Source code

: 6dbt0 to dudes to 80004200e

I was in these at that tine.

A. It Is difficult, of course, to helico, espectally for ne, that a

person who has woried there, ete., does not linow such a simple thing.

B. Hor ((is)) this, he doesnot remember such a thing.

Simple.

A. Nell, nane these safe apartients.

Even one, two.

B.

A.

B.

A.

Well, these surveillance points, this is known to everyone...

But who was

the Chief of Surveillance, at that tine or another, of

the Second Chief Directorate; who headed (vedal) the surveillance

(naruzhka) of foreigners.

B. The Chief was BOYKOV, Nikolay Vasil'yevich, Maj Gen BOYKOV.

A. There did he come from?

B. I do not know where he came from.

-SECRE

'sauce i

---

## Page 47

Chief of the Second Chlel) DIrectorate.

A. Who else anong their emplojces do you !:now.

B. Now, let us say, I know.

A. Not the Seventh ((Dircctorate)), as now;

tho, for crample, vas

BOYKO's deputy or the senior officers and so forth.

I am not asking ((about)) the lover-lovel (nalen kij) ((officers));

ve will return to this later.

________________________

▶ _Work instruction_: Every record is to be retyped exactly as given.

▶ _Answer area_:
Source code

: 6dbt0 to dudes to 80004200e

I was in these at that tine.

A. It Is difficult, of course, to helico, espectally for ne, that a

person who has woried there, ete., does not linow such a simple thing.

B. Hor ((is)) this, he doesnot remember such a thing.

Simple.

A. Nell, nane these safe apartients.

Even one, two.

B.

A.

B.

A.

Well, these surveillance points, this is known to everyone...

But who was

the Chief of Surveillance, at that tine or another, of

the Second Chief Directorate; who headed (vedal) the surveillance

(naruzhka) of foreigners.

B. The Chief was BOYKOV, Nikolay Vasil'yevich, Maj Gen BOYKOV.

A. There did he come from?

B. I do not know where he came from.

-SECRE

'sauce i

---

## Page 47

Chief of the Second Chlel) DIrectorate.

A. Who else anong their emplojces do you !:now.

B. Now, let us say, I know.

A. Not the Seventh ((Dircctorate)), as now;

tho, for crample, vas

BOYKO's deputy or the senior officers and so forth.

I am not asking ((about)) the lover-lovel (nalen kij) ((officers));

ve will return to this later.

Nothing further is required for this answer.